Following their split from Vineyard USA earlier this year, California church leaders now face a $62 million fraud lawsuit. Vineyard co-founder Carol Wimber-Wong, along with eight former members and leaders, allege that the Scotts “sought the position as Senior Pastors of Vineyard Anaheim with the deceitful motive of controlling tens of millions of dollars of assets and disassociating with Vineyard USA.”
In February, Alan Scott announced that the Holy Spirit was leading him to split Vineyard Anaheim from the charismatic denomination. “We don’t really understand why,” he said. “We don’t always know what’s on the other side of obedience.” The Scotts renamed the congregation the Dwelling Place.
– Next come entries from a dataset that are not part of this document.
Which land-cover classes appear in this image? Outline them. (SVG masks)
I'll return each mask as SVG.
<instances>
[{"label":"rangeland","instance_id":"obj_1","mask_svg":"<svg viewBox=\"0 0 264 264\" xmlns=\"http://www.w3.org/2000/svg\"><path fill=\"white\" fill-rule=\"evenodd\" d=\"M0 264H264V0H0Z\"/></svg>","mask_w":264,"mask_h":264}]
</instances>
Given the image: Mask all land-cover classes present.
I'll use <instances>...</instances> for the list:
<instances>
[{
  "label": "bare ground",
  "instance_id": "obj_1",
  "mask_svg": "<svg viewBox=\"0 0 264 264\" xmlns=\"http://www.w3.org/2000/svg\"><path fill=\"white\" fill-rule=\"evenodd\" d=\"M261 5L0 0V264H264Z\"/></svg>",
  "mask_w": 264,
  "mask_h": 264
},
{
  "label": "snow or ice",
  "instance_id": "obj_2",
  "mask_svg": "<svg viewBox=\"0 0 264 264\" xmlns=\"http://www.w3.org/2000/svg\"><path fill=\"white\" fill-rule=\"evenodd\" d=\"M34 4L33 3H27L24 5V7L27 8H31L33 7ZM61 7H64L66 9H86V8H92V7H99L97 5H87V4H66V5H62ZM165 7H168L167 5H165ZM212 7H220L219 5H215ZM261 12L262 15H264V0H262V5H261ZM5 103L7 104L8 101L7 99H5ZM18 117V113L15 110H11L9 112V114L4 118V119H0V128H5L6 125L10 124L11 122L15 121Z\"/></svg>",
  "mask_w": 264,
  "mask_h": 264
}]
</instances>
The move was significant because Vineyard Anaheim “is the mother church of the Vineyard movement,” according to Vineyard USA. (Wimber-Wong and her late husband, John Wimber launched the movement in 1977.) When the Scotts were hired to lead the flagship congregation, they reportedly expressed commitment to the denomination, saying they were “Vineyard through and through.”
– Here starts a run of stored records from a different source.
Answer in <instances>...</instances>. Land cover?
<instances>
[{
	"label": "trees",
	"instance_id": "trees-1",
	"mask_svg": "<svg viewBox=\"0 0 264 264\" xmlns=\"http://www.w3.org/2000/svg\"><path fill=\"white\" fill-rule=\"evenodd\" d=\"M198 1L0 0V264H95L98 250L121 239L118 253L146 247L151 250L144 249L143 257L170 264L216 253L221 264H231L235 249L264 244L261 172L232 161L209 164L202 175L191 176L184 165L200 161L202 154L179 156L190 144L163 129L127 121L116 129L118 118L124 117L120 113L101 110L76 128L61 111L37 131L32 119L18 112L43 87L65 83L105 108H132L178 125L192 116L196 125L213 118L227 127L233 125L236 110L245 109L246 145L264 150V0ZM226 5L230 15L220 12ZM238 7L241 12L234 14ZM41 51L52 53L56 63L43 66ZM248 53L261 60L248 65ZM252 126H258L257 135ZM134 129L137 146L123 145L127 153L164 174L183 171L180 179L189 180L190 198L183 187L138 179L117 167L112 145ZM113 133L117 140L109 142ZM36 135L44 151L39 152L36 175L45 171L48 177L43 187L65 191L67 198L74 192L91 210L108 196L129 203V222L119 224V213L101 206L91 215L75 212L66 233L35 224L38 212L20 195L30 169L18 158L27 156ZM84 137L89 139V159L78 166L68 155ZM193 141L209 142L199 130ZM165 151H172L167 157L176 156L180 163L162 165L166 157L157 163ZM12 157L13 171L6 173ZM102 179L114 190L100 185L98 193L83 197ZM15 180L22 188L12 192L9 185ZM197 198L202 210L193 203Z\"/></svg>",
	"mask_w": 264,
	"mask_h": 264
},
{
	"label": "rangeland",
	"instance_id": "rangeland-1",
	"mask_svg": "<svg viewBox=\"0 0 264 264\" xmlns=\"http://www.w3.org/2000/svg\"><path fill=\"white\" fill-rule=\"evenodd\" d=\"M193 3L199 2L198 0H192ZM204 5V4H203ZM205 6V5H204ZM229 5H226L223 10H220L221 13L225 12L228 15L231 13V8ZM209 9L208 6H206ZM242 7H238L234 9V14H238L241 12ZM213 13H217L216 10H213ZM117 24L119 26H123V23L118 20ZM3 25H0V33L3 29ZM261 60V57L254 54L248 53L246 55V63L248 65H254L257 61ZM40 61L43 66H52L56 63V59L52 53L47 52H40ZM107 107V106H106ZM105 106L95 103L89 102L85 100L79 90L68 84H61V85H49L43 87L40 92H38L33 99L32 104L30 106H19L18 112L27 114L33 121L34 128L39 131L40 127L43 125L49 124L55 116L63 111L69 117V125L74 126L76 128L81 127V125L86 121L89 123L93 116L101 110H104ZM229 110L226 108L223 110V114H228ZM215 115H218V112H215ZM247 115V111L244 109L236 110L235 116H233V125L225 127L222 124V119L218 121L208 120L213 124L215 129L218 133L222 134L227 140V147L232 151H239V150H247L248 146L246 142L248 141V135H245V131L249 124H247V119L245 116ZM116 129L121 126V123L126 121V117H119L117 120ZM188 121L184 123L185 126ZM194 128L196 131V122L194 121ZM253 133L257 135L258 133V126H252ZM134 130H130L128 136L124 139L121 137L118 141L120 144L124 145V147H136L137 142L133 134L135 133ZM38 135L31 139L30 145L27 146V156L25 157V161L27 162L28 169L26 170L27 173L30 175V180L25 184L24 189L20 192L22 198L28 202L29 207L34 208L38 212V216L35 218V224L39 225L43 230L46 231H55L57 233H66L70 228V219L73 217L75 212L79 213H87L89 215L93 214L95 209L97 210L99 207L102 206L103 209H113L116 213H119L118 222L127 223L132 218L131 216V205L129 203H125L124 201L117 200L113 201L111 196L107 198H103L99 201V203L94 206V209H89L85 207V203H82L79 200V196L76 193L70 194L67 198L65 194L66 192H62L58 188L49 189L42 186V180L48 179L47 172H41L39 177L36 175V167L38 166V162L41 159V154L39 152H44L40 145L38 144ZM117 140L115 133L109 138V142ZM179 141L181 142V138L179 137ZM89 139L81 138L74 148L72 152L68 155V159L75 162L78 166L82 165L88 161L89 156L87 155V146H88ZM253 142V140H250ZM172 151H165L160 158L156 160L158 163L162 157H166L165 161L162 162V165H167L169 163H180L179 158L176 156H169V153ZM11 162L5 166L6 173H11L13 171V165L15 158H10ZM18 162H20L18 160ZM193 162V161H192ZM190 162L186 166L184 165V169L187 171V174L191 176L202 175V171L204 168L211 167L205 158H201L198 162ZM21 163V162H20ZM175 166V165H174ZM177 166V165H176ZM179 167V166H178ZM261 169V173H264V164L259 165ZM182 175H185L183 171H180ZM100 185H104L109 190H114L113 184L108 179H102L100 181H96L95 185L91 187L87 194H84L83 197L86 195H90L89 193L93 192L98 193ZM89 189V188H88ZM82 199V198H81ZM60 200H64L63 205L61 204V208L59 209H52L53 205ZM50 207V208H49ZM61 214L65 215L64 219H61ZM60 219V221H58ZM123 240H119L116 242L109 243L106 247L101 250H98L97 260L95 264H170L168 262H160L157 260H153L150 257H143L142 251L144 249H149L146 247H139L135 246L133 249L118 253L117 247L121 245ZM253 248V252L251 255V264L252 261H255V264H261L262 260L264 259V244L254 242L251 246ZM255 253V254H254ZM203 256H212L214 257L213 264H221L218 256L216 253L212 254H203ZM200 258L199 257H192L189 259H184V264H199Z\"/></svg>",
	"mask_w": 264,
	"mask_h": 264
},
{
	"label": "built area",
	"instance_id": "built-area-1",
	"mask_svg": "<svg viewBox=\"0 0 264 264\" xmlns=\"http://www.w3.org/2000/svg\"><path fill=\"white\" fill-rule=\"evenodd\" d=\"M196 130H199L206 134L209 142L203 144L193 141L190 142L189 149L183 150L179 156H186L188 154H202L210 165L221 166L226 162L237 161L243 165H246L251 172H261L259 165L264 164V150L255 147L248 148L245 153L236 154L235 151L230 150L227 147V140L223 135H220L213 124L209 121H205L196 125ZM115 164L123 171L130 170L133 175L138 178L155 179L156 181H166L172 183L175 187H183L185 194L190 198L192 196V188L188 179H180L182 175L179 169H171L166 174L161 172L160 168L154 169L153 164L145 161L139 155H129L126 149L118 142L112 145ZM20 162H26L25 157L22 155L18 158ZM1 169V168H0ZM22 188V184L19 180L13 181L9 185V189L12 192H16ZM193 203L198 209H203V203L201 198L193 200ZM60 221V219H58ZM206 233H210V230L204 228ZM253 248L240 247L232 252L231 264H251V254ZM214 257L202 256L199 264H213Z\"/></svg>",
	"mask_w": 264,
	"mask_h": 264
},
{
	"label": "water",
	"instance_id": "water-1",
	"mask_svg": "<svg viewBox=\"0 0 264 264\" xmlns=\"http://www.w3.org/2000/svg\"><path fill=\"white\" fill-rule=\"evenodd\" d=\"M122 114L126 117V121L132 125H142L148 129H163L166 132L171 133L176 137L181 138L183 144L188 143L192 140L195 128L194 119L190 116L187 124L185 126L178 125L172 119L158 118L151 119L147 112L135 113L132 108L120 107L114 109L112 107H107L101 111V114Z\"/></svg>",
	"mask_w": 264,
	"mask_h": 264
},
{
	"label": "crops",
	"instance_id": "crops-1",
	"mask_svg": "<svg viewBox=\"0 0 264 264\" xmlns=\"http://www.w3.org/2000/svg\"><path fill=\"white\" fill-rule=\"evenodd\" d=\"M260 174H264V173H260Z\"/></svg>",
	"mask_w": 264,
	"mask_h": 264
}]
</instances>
Lawsuit Points to $62 Million in Assets
The lawsuit, filed November 10 in Orange County Superior Court, alleges that the Kathryn and Alan Scott “concealed their true intentions” during the hiring process. Plaintiffs say the couple hid their desire to leave Vineyard so they could access the congregation’s $55 million mortgage-free building and its $7 million bank account.
According to Christianity Today, the Scotts indicated as far back as 2017 that they were finished with Vineyard. But after learning about the openings in Anaheim, they allegedly changed their tune. Although the hiring committee didn’t know about the couple’s qualms with the denomination, several members reportedly asked point-blank about their dedication.
“They had no intention of applying for the vacant senior pastor position[s] until learning of the Anaheim Vineyard’s substantial assets,” reads the lawsuit, which claims the Scotts “misled the Anaheim Vineyard Search Committee and board of directors.” It also alleges that the couple’s actions deprived members “of a church they have long called home” and “caused great emotional and spiritual distress.”
Kathryn and Alan Scott Deny Allegations and Any ‘Evil Intent’
In statements on the Dwelling Place website, the Scotts say they knew a lawsuit was a “possibility” but “hoped to avoid a public airing of ecclesiastical issues.” They add: “We understand that our disassociation from [Vineyard USA] has caused strong emotions, but we didn’t expect individuals to attribute evil intent in the hearts of Alan and Kathryn Scott during their 2018 appointment process, or to deem the board’s decision to disassociate from [Vineyard USA] four years later improper. The accusations in the complaint couldn’t be further from the truth.”